Because LLM-assisted analysis introduces new opportunities and risks, we also emphasize responsible use throughout the book. We encourage readers to evaluate LLM-supported work through three core criteria: correctness, transparency, and reproducibility. In other words, LLMs can help us see more in the data, but they should never reduce the rigor of how we do research.
This Book Vs. The AI Timeline
We did not write this book in a quiet methodological era. We started with a strong computational methods plan, thought we were almost done, and then watched the AI landscape change faster than our chapter drafts. More than once.
The comic below captures that very real author experience: every time we felt “finally, this version is stable,” a new model release arrived and politely informed us that stability is a temporary concept.
Instead of treating this as a disaster, we used it as a design principle. Keep the foundations (text, network, numeric methods), integrate new AI workflows where they are genuinely useful, and make responsible use explicit at every step.
Figure. A comic-style reflection of how this book evolved alongside rapid AI changes (generated with Gemini, based on the authors’ storyline).
Who is this book for?
This book will be beginner-friendly but not for the absolute beginner. We will dedicate the initial chapters to take you to resources that will help you get started. But, to make sense of this book, you should have basic research design knowledge, basic statistical knowledge, and a basic understanding of R and RStudio. At the same time, this book will not be for experts or expertise. There are already many great resources that delve into the topics that we cover (e.g., Silge’s book on using text data for machine learning).

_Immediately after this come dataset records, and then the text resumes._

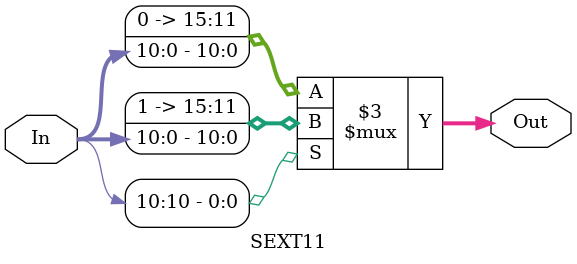
<source format=sv>
module SEXT11(	input logic [10:0]In,
					output logic[15:0]Out);
					
always_comb
begin
	if(In[10])
		Out <= {(5'b11111),In};
	else
		Out <= {(5'b00000),In};
end

endmodule

</source>
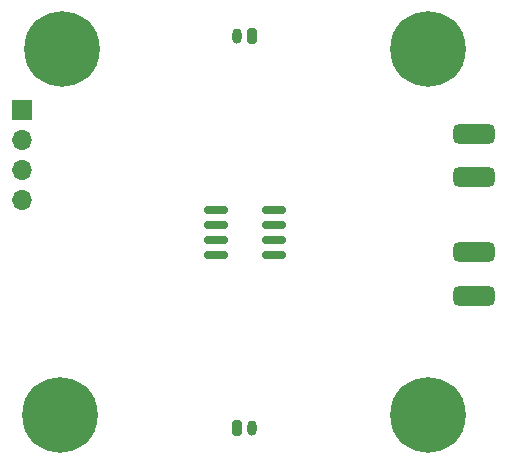
<source format=gbr>
%TF.GenerationSoftware,KiCad,Pcbnew,(6.0.6)*%
%TF.CreationDate,2023-03-01T01:58:39-05:00*%
%TF.ProjectId,Driver-Board,44726976-6572-42d4-926f-6172642e6b69,rev?*%
%TF.SameCoordinates,Original*%
%TF.FileFunction,Soldermask,Bot*%
%TF.FilePolarity,Negative*%
%FSLAX46Y46*%
G04 Gerber Fmt 4.6, Leading zero omitted, Abs format (unit mm)*
G04 Created by KiCad (PCBNEW (6.0.6)) date 2023-03-01 01:58:39*
%MOMM*%
%LPD*%
G01*
G04 APERTURE LIST*
G04 Aperture macros list*
%AMRoundRect*
0 Rectangle with rounded corners*
0 $1 Rounding radius*
0 $2 $3 $4 $5 $6 $7 $8 $9 X,Y pos of 4 corners*
0 Add a 4 corners polygon primitive as box body*
4,1,4,$2,$3,$4,$5,$6,$7,$8,$9,$2,$3,0*
0 Add four circle primitives for the rounded corners*
1,1,$1+$1,$2,$3*
1,1,$1+$1,$4,$5*
1,1,$1+$1,$6,$7*
1,1,$1+$1,$8,$9*
0 Add four rect primitives between the rounded corners*
20,1,$1+$1,$2,$3,$4,$5,0*
20,1,$1+$1,$4,$5,$6,$7,0*
20,1,$1+$1,$6,$7,$8,$9,0*
20,1,$1+$1,$8,$9,$2,$3,0*%
G04 Aperture macros list end*
%ADD10RoundRect,0.200000X0.200000X0.450000X-0.200000X0.450000X-0.200000X-0.450000X0.200000X-0.450000X0*%
%ADD11O,0.800000X1.300000*%
%ADD12C,0.800000*%
%ADD13C,6.400000*%
%ADD14RoundRect,0.200000X-0.200000X-0.450000X0.200000X-0.450000X0.200000X0.450000X-0.200000X0.450000X0*%
%ADD15R,1.700000X1.700000*%
%ADD16O,1.700000X1.700000*%
%ADD17RoundRect,0.150000X0.825000X0.150000X-0.825000X0.150000X-0.825000X-0.150000X0.825000X-0.150000X0*%
%ADD18RoundRect,0.412500X1.337500X0.412500X-1.337500X0.412500X-1.337500X-0.412500X1.337500X-0.412500X0*%
G04 APERTURE END LIST*
D10*
%TO.C,J3*%
X82700000Y-73000000D03*
D11*
X81450000Y-73000000D03*
%TD*%
D12*
%TO.C,H2*%
X100000000Y-105100000D03*
X99297056Y-103402944D03*
X97600000Y-107500000D03*
X95902944Y-106797056D03*
D13*
X97600000Y-105100000D03*
D12*
X95200000Y-105100000D03*
X95902944Y-103402944D03*
X99297056Y-106797056D03*
X97600000Y-102700000D03*
%TD*%
D11*
%TO.C,J2*%
X82725000Y-106200000D03*
D14*
X81475000Y-106200000D03*
%TD*%
D12*
%TO.C,H1*%
X68900000Y-105100000D03*
X64802944Y-103402944D03*
X64100000Y-105100000D03*
X66500000Y-107500000D03*
X64802944Y-106797056D03*
X68197056Y-103402944D03*
X66500000Y-102700000D03*
X68197056Y-106797056D03*
D13*
X66500000Y-105100000D03*
%TD*%
D12*
%TO.C,H4*%
X95902944Y-75797056D03*
X99297056Y-72402944D03*
X97600000Y-76500000D03*
X97600000Y-71700000D03*
X100000000Y-74100000D03*
X95200000Y-74100000D03*
D13*
X97600000Y-74100000D03*
D12*
X99297056Y-75797056D03*
X95902944Y-72402944D03*
%TD*%
D15*
%TO.C,J1*%
X63250000Y-79280000D03*
D16*
X63250000Y-81820000D03*
X63250000Y-84360000D03*
X63250000Y-86900000D03*
%TD*%
D12*
%TO.C,H3*%
X64902944Y-75797056D03*
X68297056Y-72402944D03*
X69000000Y-74100000D03*
X64902944Y-72402944D03*
D13*
X66600000Y-74100000D03*
D12*
X64200000Y-74100000D03*
X68297056Y-75797056D03*
X66600000Y-71700000D03*
X66600000Y-76500000D03*
%TD*%
D17*
%TO.C,U4*%
X84575000Y-87695000D03*
X84575000Y-88965000D03*
X84575000Y-90235000D03*
X84575000Y-91505000D03*
X79625000Y-91505000D03*
X79625000Y-90235000D03*
X79625000Y-88965000D03*
X79625000Y-87695000D03*
%TD*%
D18*
%TO.C,J4*%
X101500000Y-81300000D03*
X101500000Y-84900000D03*
X101500000Y-91300000D03*
X101500000Y-95000000D03*
%TD*%
M02*

</source>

We imagine that this book can become a part of doctoral coursework for future researchers, opening the doors for new ways to look at the world for research and data. Likewise, senior and junior academics/researchers would benefit greatly from this book to help them expand their research agendas.
For researchers like ourselves, we think this book can serve as a fun summer reading to rejuvenate and get excited about new research. At the same time, we also envision this book as a guidebook to keep on the side and frequently refer to, as researchers write up their work using these new methods.
This book will provide new ways to look at the world and formulate RQs. It will guide through the research process for each new method (including, friendly data organization tips, template for writing up and sharing this. We hope that you join us in this journey and this work will help open up new doors/embark on a journey of using computational research methods.
Organization of the Book
The book is organized around four sections. Within these sections, there are specific chapters, which serve as field guide “entries” or “cases”. While the section overviews (the first chapter within each section) introduce the techniques or methodologies used in the rest of the section’s chapters, the chapters are intended to address a specific, narrow case, where we provide a sample write-up for researchers in writing their research questions, methods, results (and discussions) sections based on the analyses.